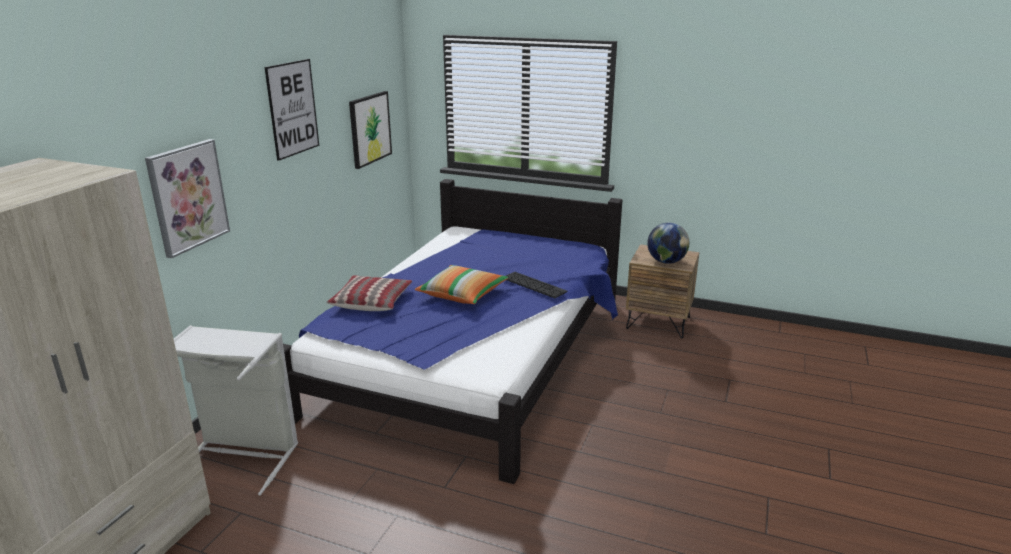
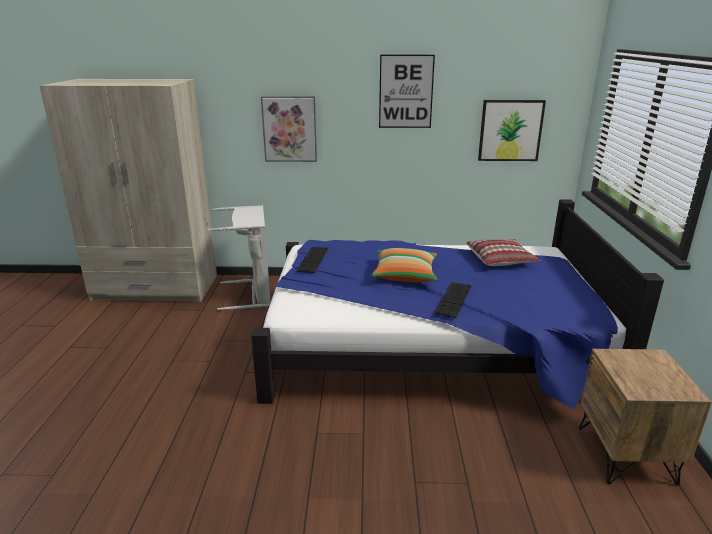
camera: 70 degrees right, 0 degrees up
(371, 301) = (364, 248): pillow -> pillow (500, 260)
(377, 333) = (313, 259): none -> keyboard
(666, 261) = (632, 375): globe -> none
════════
**PROBLEM DETAILS:**
Give the data above back unchanged, except for the pictures.

**OUTPUT FOR THIS TASK:**
camera: 70 degrees right, 0 degrees up
(371, 301) = (364, 248): pillow -> pillow (500, 260)
(377, 333) = (313, 259): none -> keyboard
(666, 261) = (632, 375): globe -> none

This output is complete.